BOTTOM LINE: An experimental, existential piece that is surprisingly accessible and fun.
I didn’t know what to expect when I went to see Chaos, and Other Wordly Possessions this past weekend at the Access Theater. I knew it was a product of a collaborative workshop initiated by Truant Arts earlier this year. I knew that the play originally sprang from four words and two hours of experimentation involving actors, directors and writers. I knew that the playwright, R. Arson Teague, wrote his script based on that one day of exploration. And I knew that his resulting play -- one of five plays premiering as part of Chaos Under Construction -- was fine-tuned in the past months through a series of readings, audience feedback and further collaborative work. I was intrigued by this unusual process, and interested to see what the results would be.
Then I read the notes from the playwright in the program and my interest turned to fear. “The thing to do, this troupe of players says in this play within the greater play we call life, is to turn around,” Teague writes. “Head East. When the linear fails, find the circle; the infinite point; the instant when everything exists -- and doesn’t.”

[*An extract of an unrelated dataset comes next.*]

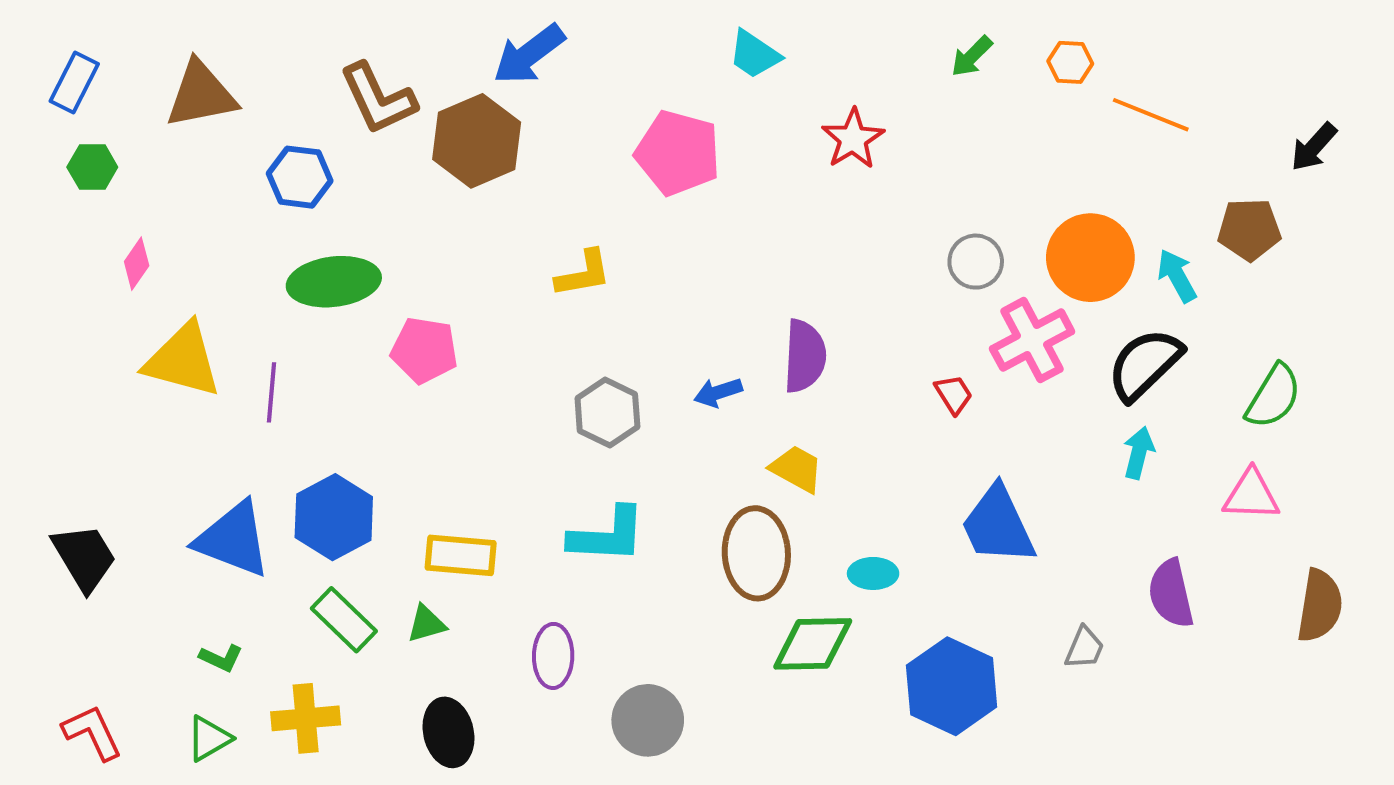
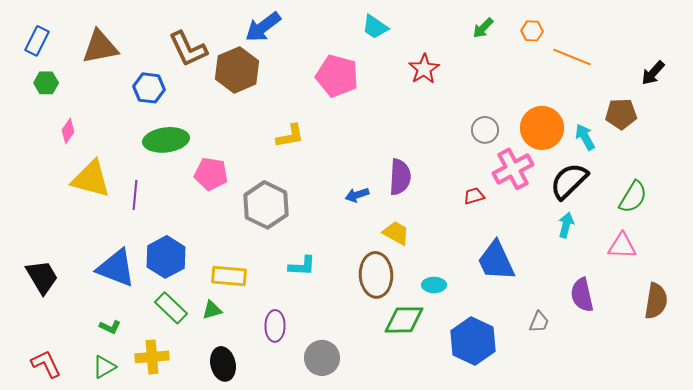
red trapezoid: (954, 394) -> (474, 196), turned -75
gray hexagon: (607, 413) -> (266, 205), moved, size x1.4
cyan L-shape: (607, 535) -> (302, 266), size x0.7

Oh no, I thought. Oh no oh no oh no. This is one of those Big Idea plays.
Don’t get me wrong; I am generally a fan of Big Ideas. They are fun to argue about at parties. I just find that sometimes...okay, often when a playwright tries to translate Big Ideas into an evening of entertainment, the results can be a bit pretentious, messy, and -- worst of all -- boring.
However, when the lights dimmed and Chaos, and Other Worldly Possesions began, a single member of the ensemble (Cassandra Andrus) stood before the audience and encouraged us to drink. The play, she assured us, would be better if we drank. I knew in that moment I had nothing to fear. Any show that is self-aware enough to encourage boozing was going to be fine.
The plot of Chaos, and Other Worldly Possessions (as it were) takes place in a single evening on a stalled G train car. Six passengers (Andrus, Kat Norcutt, Sarah Schoofs, Rachel Solomon and Alex Tatarsky) wait to resume their journey while an invasive homeless man (Christopher Lazariuk) disrupts any peace the weary travelers might enjoy. Throughout the evening, scenes from the travelers’ lives are revealed. It is soon clear that the train will never regain momentum, despite the insincere assurances of the Conductor (Shay Roman). Time and space break down as each passenger confronts her own paralyzing hopes and fears.
Of course a tale of existential angst would take place on the G train.
Though it may sound like a heavy offering (BIG IDEAS), Chaos, and Other Worldly Possessions is surprisingly playful. The play subverts and inverts theatrical conventions to the point where the fourth wall becomes little more than a suggestion. Teague wisely injects his text with moments of unforced humor, making the darker turns in the play easier to digest. Director Amy R. Surratt stages the proceedings with a lot of fluid movement. The play may take place in a stalled train car, but the performance itself never feels stalled. The collaborative nature of the creation of this show has also given the actors a level of comfort with themselves, the text, and each other. Despite the stylized nature of the play, no moment ever feels forced or unearned.
No performer strains to be the “stand-out” in this show. The ensemble work is incredibly strong. Lazariuk’s turn as an unhinged master of ceremonies, however, deserves special mention. His performance flirts with danger and madness, and is genuinely exciting to watch. I was also impressed by Tatarsky who did solid work in a number of different roles. Roman, meanwhile, as the omnipresent, could-give-a-sh*t voiceover, is hilarious.
Even if experimental work is not normally your cup of tea, I would give Chaos, and Other Worldly Possessions a chance. It’s a very entertaining, thoughtful piece of theater. The show impressed me enough that I plan on checking out the other plays in Chaos Under Construction, which are playing in rep with Chaos, and Other Worldly Possessions. Thank you, Truant Arts, for your mad experimentations. And for the drinks.
(Chaos, and Other Worldly Possessions runs in repertory at Access Theater, 380 Broadway, now through October 13, 2013. Performances are Oct. 1, 4, 5, 9, 10 and 13 at 8 PM and Oct. 6 at 2 PM. Tickets are $15-$22. Tickets are available at chaos.brownpapertickets.com.)